As an endurance athlete, rigorous workouts are a part of your everyday life. But are you getting the most out of them? Read on for some tips from Health Fitness Beauty on how you can make sure you’re maximizing every workout’s efficacy.
Incorporate Alternative Workouts Into Your Training Routine
Endurance athletes are prone to overuse injuries, like patellofemoral pain syndrome and plantar fasciitis. Mixing up your workouts to incorporate low-impact activities can help reduce the risk of an injury that takes you out of the game.
Yoga is a fantastic exercise option. According to Verywell Fit, regular yoga practice improves breathing techniques, which are essential for endurance.
Whatever your workout, you’ll want to invest in quality clothing like leggings that are a good fit as well as comfortable.
Choose materials that are lightweight, can stretch when you stretch, and have “breathable” fabrics. For example, garments like those from Davy Piper are constructed from bamboo and designed for versatility, to be worn in the gym, in the house, or just as you’re out and about.
Before Any Workout Make Sure You Perform A Dynamic Warm-Up
Don’t start your workout with a quick jog or light pedal on the bike. Your body needs more than that to properly prepare for a hard workout.
Don’t start your workout with stretches and body weight drills, for example: jumping jacks, squats, lunges, push-ups and dynamic planks.
Perform a proper dynamic warm-up, that will improve mobility, stimulate the nervous system to improve movement and reduce the risk of injury.
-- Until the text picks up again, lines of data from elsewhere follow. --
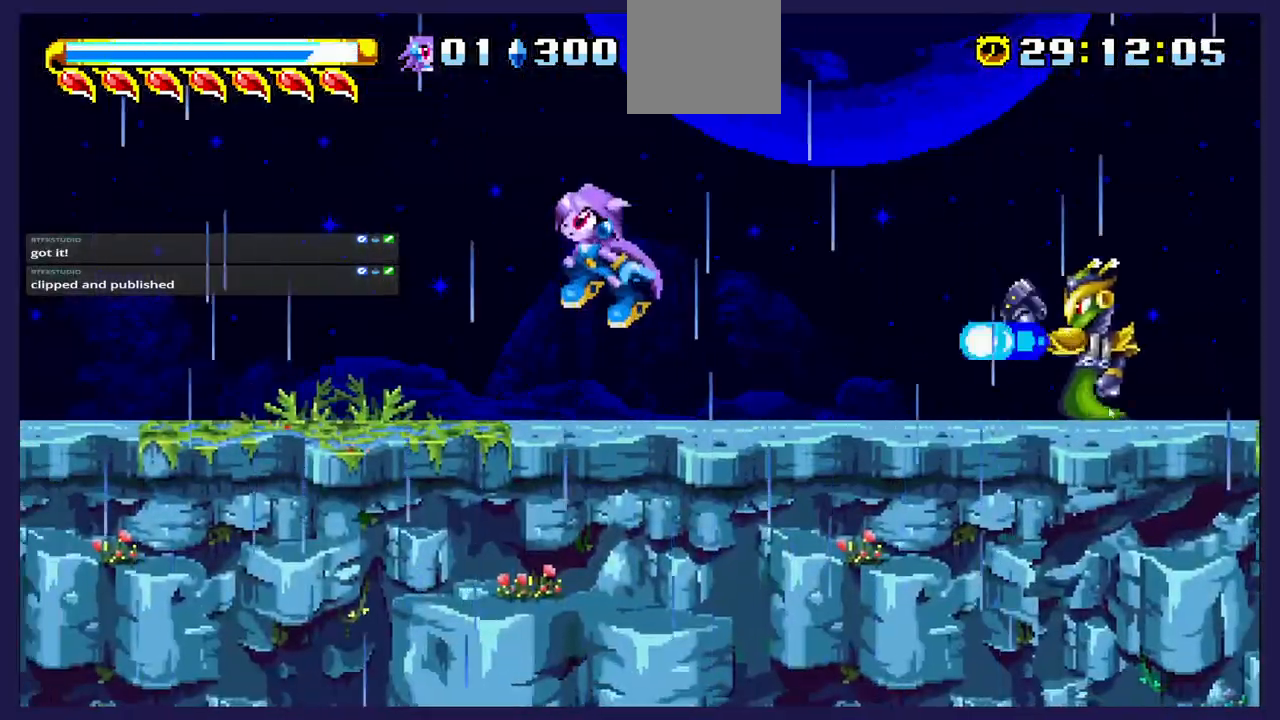
{"buttons": ["DPAD_RIGHT"], "left_stick": "center", "events": [[33, "DPAD_LEFT", "up"], [100, "DPAD_RIGHT", "down"], [450, "A", "up"]]}
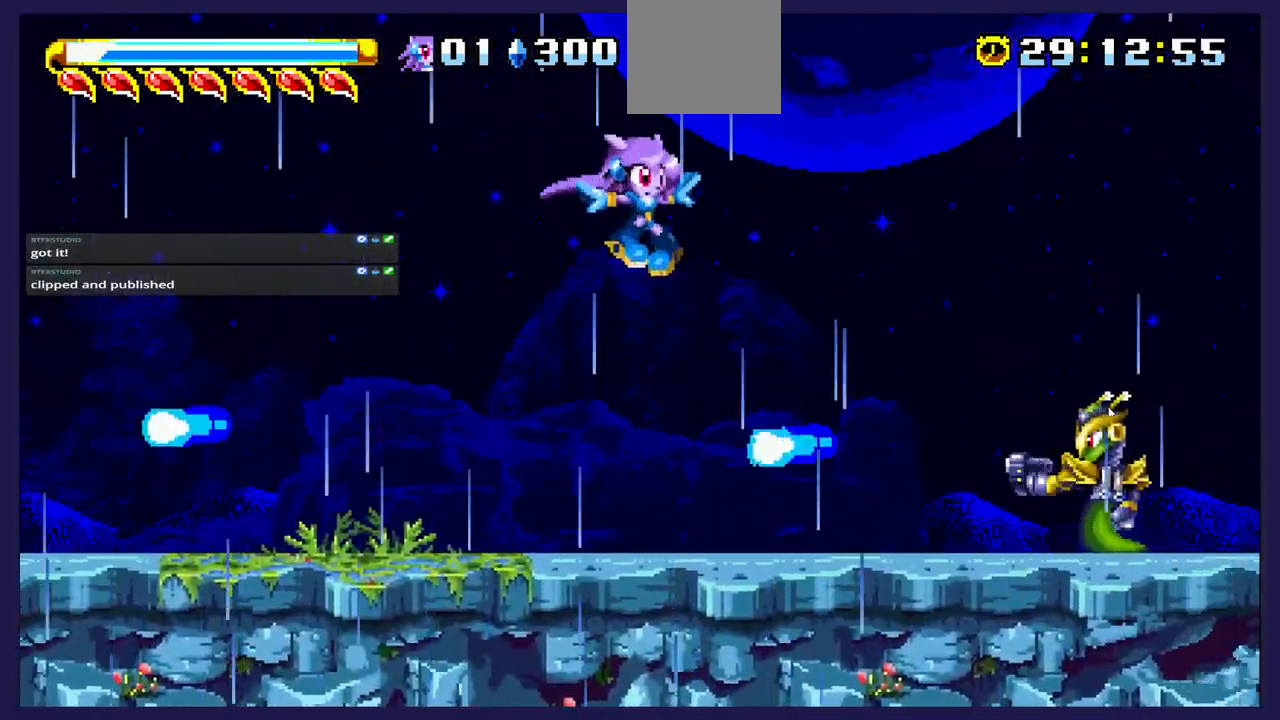
{"buttons": ["X", "DPAD_LEFT"], "left_stick": "center", "events": [[217, "X", "down"], [367, "DPAD_RIGHT", "up"], [367, "X", "up"], [433, "X", "down"], [483, "DPAD_LEFT", "down"]]}
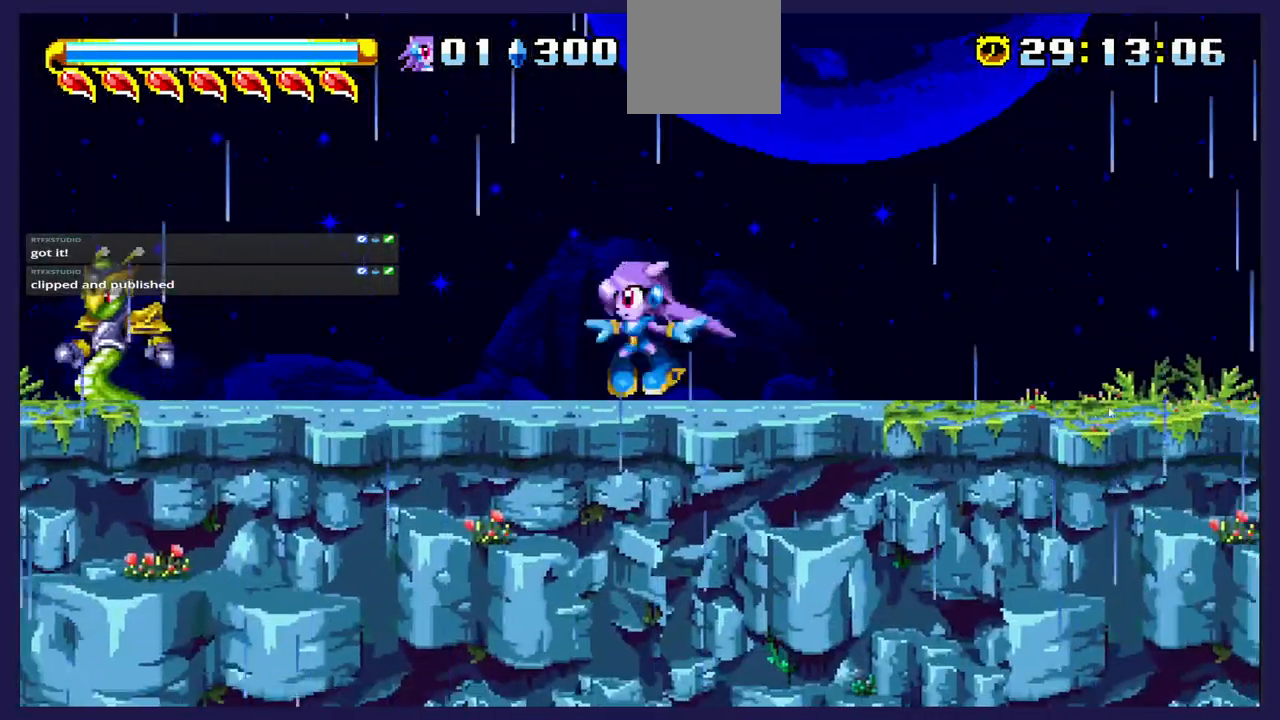
{"buttons": ["A", "DPAD_LEFT"], "left_stick": "center", "events": [[50, "X", "up"], [417, "A", "down"]]}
Fuel Workouts With A Healthy Diet
Physical training is just one element of maximizing performance as an endurance athlete. As Colorado State University explains, a balanced diet rich in minerals and vitamins can help fuel peak performance.
What you eat also impacts the ability to develop muscle in key areas, like the abdomen. If you want to make your abs pop as a woman, you can also try HIIT workouts.
A strong core is critical to many endurance sports like running since the abdominals are the key point of connection between the upper and lower extremities. Freeletics notes that a strong core is also critical for good balance.
Try Carb-Loading Before Intense Exercising
The proper fuel will help you maintain energy during a long and strenuous workout. Carbohydrates can be a key source of energy for intense exercise sessions. Complex carbohydrates are ideal as they break down slowly, offering an extended energy reserve. These are found in grains, legumes, and starchy veggies like potatoes.
Bon Appetit has a list of carb-loading recipes that you can turn to the night before a particularly rigorous workout or endurance event.
Drink More Water And Stay Hydrated
If you want to engage yourself in any endurance sport, you need to drink more water and make sure your body is properly hydrated because failing to do so can lead you to run the risk of muscle cramps and muscle fatigue. You need to make sure to drink at least 16 to 24 ounces of water before workout.
Let’s say, if you have 150 pounds of lean body mass, drink at least 75 ounces of water a day and make sure to drink more water if you plan on working out a significant amount.
Try Working Out With A Buddy
Working out with a friend can be motivational, encouraging you to increase the intensity of your workouts. Having a workout buddy is great because your workout buddy holds you accountable.
If you’re tempted to skip a session, knowing that somebody is waiting on you can be helpful. You can get even more out of your workouts by training with somebody who is a step above you fitness-wise. You will automatically work a bit harder to try to keep up with them.
Wear Proper Footwear
Investing in quality shoes can help you to prevent foot and ankle damage, so don’t buy your workout shoes at any local sporting goods store.
Finding a shoe that fits your foot correctly and that is right for your respective endurance sport is really important.
You may need anything from a minimalist shoe to a stability shoe so find a store that has someone who can help you get set up with the right shoe.
Consult With A Wellness Expert
Another great way to up your game is to work with a wellness expert who can help you address certain areas that can enhance your performance and recovery. (Reading informative posts on the Health Fitness Beauty blog also helps!)
If you want additional coaching on nutrition, more personalized help with meditation, naturopathic medicine and the like, a wellness consultant can be a great investment in taking your physical and mental energy to the next level.
Listen To Music To Get Motivated
Another way to stay motivated and take your endurance workouts to the next level is to listen to music. Listening to music while you exercise can make you feel more positive about your workout and motivate you mentally.
Music is also shown to make you feel like you’re doing less when you’re actually exerting yourself, allowing you to focus on something other than how hard you’re working.
Find music that’s suited to your workout. For example, Open Fit has a list of running songs with different beats per minute, BPM, so you can find tunes that match your tempo.
Sleep More
Finally, don’t forget to give your body the rest it needs between workouts to thrive.
Sleep is an important part of your overall health as an endurance athlete. Sleep Foundation says that sleep gives your heart needed rest and allows for cell and tissue regeneration.
This will help minimize the risk of injuries in the big picture and ensure you are ready to perform your best in every workout.
Conclusion
As an endurance athlete, you need to overcome physical and mental hurdles to ensure top performance. I hope the above tips can help you get started.